(Dataset entries)
----
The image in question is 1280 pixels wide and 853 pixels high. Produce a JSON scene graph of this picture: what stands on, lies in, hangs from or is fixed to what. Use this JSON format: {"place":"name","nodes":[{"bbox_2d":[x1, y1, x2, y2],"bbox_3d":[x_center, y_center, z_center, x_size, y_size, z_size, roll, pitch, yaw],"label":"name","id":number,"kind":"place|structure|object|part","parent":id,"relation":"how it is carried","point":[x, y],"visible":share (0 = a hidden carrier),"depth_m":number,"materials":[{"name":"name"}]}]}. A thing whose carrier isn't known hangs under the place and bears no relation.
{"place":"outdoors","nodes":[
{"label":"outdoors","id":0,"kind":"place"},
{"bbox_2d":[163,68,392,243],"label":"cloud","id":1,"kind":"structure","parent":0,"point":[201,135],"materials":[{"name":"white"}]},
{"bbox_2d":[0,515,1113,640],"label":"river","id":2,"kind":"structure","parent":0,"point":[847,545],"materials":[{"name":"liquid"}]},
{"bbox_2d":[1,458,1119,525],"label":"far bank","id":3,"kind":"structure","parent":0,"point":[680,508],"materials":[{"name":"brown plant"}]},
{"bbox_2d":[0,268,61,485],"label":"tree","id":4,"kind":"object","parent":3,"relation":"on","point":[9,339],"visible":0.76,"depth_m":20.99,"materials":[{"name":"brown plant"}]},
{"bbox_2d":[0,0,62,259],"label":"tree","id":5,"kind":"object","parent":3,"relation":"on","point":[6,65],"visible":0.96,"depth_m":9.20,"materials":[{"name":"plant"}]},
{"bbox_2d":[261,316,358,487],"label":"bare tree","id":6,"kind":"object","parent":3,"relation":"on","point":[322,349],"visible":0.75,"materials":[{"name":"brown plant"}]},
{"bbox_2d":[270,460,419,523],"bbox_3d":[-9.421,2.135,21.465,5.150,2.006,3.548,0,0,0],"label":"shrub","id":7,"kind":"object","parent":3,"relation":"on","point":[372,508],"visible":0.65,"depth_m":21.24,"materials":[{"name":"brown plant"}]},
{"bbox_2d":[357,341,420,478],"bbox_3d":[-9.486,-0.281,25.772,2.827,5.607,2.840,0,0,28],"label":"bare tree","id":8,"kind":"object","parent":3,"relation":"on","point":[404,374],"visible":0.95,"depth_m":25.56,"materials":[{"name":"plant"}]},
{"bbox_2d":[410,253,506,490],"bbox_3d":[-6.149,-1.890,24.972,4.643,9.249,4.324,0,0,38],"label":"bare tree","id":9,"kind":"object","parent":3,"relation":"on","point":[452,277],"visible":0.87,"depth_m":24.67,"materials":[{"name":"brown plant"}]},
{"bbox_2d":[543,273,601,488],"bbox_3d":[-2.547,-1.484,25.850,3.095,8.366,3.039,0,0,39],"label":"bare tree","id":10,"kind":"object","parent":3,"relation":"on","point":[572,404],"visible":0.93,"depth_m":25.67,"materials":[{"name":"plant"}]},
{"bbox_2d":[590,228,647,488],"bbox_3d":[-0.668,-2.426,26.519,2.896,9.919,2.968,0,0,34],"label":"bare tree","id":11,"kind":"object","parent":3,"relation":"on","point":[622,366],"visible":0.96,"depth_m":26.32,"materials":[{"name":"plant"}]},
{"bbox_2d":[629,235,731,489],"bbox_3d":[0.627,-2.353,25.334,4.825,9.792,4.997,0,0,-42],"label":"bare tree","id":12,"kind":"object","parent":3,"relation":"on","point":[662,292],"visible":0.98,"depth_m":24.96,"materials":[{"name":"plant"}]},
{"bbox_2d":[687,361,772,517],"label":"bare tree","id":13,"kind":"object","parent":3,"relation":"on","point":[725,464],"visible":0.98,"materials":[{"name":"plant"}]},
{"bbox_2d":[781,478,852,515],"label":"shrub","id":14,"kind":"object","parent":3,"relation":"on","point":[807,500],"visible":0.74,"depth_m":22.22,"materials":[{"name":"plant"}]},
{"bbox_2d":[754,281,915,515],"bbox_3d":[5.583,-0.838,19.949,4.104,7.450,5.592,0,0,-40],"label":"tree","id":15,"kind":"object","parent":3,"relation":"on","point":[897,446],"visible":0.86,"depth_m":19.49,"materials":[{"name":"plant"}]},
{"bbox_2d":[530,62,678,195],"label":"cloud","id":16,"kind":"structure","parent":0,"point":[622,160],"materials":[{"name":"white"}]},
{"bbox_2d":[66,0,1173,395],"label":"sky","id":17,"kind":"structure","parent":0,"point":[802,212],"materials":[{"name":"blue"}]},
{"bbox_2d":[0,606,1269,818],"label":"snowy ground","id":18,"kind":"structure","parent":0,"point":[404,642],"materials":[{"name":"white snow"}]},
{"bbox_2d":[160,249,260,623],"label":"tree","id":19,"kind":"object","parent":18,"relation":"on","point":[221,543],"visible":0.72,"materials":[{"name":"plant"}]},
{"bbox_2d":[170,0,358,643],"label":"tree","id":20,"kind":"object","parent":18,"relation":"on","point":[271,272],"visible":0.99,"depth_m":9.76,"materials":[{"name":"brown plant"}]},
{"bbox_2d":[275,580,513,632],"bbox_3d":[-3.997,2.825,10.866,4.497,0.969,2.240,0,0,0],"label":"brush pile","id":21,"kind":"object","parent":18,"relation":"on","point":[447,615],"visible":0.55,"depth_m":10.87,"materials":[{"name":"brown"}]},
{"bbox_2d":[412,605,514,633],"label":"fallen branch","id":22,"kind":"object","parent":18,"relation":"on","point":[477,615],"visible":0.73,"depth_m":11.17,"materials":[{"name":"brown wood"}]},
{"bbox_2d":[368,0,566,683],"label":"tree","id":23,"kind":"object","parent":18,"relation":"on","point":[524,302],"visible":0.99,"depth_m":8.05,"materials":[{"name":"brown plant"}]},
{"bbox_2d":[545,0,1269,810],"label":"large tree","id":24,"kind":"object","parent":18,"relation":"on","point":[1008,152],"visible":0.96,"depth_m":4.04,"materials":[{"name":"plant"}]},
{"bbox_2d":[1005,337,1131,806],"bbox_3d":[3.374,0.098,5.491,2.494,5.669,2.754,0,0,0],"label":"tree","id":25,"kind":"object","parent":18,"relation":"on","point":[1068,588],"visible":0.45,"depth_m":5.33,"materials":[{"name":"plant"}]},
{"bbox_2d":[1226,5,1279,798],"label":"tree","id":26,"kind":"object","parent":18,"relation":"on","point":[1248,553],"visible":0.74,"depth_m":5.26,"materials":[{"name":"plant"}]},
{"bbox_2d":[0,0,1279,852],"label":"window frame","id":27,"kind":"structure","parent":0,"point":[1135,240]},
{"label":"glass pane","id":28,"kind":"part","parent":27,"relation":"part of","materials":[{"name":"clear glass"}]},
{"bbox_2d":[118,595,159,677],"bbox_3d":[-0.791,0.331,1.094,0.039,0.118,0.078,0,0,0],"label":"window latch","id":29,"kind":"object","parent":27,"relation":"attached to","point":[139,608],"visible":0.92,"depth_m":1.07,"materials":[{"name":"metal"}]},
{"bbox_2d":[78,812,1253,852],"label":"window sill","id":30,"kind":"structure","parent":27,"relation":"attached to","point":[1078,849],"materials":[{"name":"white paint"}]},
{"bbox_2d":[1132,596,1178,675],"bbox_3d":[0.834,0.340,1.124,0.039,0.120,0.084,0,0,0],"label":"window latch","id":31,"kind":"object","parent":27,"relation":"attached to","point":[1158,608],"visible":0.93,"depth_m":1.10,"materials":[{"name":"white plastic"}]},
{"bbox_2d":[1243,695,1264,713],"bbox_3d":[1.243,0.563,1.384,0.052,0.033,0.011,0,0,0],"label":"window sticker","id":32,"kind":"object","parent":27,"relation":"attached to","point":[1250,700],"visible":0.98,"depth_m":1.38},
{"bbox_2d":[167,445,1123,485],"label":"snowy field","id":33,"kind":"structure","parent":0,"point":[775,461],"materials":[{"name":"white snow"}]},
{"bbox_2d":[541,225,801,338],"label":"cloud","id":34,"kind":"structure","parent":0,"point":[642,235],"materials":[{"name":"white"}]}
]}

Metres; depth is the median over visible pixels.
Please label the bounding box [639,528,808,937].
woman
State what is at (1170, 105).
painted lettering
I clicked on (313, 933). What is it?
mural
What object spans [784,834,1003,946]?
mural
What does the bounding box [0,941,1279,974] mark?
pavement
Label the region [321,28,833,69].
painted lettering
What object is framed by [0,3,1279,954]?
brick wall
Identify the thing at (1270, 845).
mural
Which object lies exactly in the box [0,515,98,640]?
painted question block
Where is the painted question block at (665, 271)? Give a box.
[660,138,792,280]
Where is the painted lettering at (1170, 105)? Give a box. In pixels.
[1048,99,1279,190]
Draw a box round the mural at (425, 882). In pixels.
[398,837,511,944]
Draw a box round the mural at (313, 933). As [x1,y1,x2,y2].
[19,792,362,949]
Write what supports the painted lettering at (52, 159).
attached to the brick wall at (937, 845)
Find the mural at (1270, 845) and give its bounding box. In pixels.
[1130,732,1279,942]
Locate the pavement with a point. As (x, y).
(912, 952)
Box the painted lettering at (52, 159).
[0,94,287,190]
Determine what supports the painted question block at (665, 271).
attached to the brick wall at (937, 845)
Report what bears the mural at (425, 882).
----
> _ACTIVITY_
From the line containing "Find the mural" to the last line of the records above, please write out every line exactly and add nothing.

> _REPLY TO THE EXERCISE_
Find the mural at (1270, 845) and give its bounding box. In pixels.
[1130,732,1279,942]
Locate the pavement with a point. As (x, y).
(912, 952)
Box the painted lettering at (52, 159).
[0,94,287,190]
Determine what supports the painted question block at (665, 271).
attached to the brick wall at (937, 845)
Report what bears the mural at (425, 882).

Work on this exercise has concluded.